→ Exercise brief
Images do not belong in the copy. Retype all the entries below exactly.

(Dataset entries Opens)

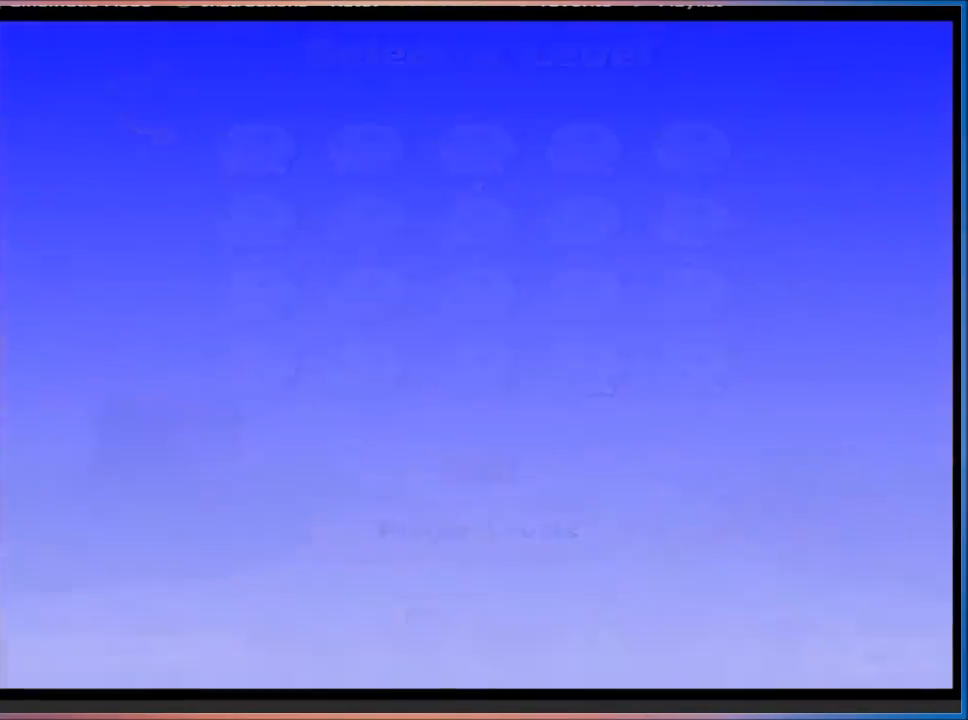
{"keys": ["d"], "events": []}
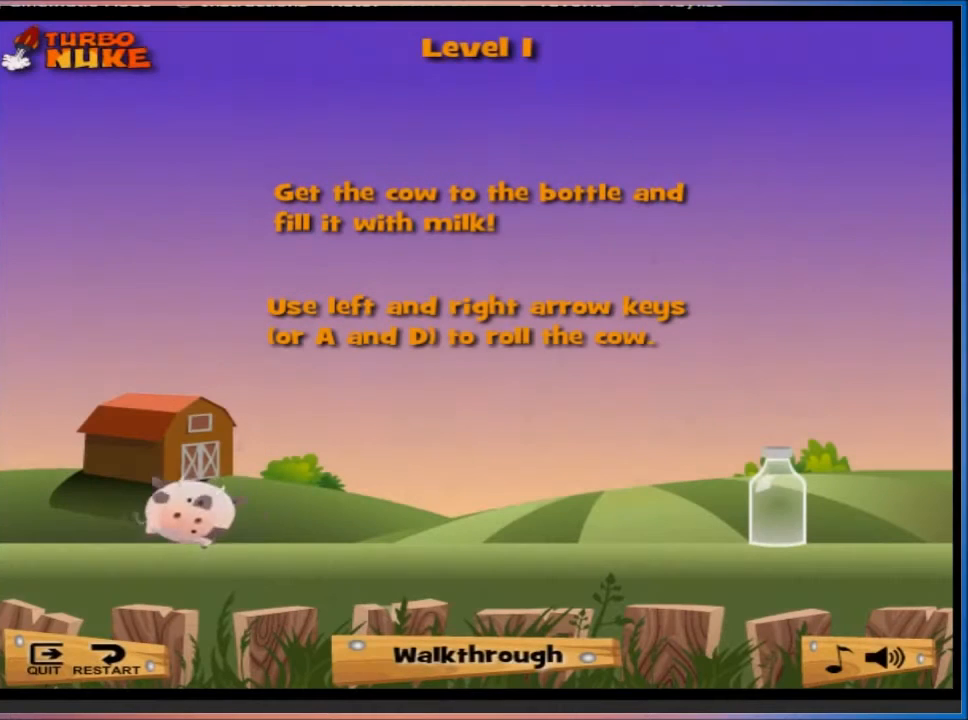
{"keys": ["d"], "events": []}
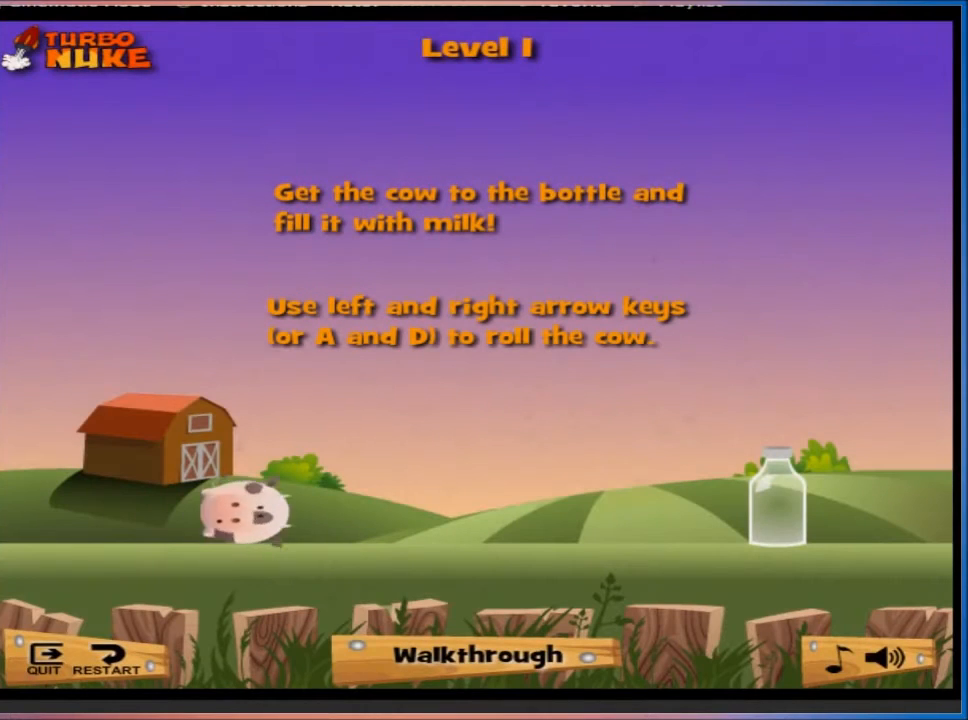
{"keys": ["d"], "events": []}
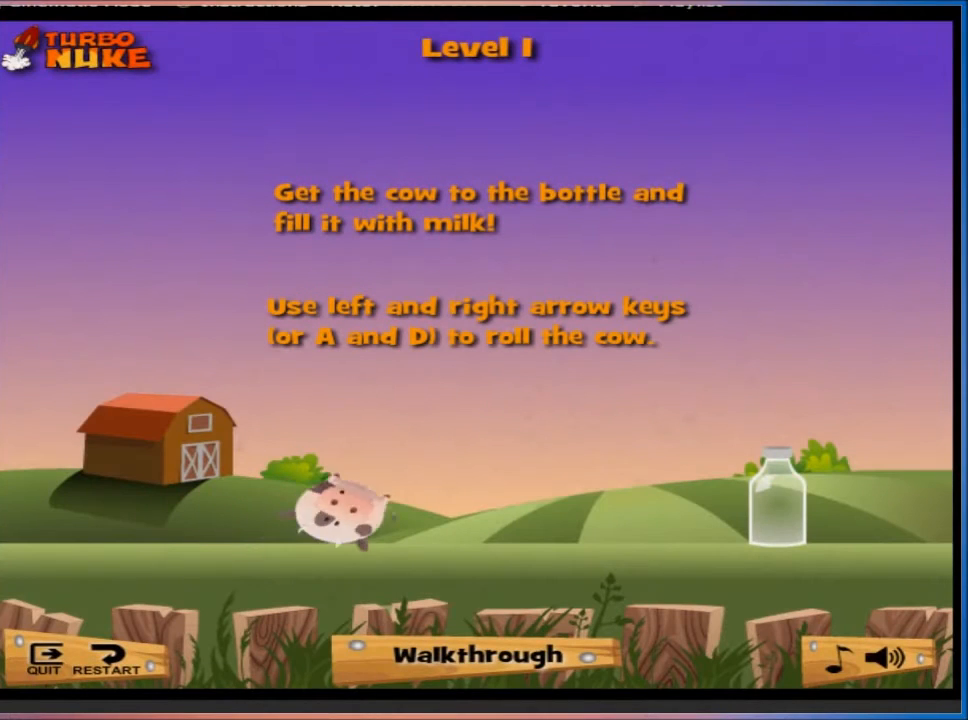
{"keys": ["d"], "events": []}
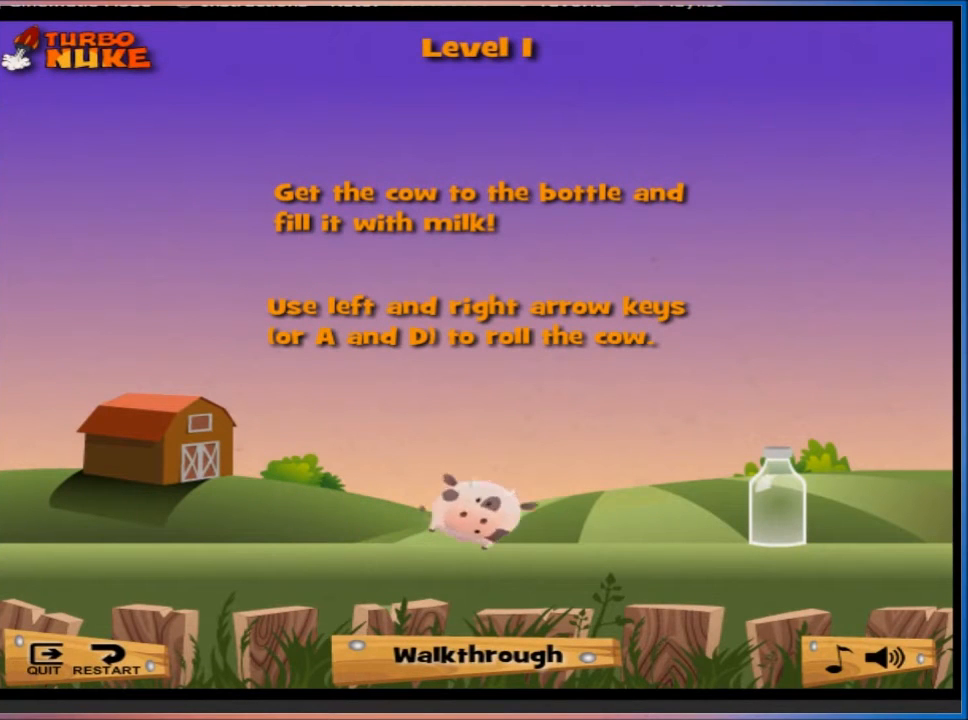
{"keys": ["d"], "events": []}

(Dataset entries Closes)

→ Answer box
{"keys": ["d"], "events": []}
{"keys": ["d"], "events": []}
{"keys": ["d"], "events": []}
{"keys": ["d"], "events": []}
{"keys": ["d"], "events": []}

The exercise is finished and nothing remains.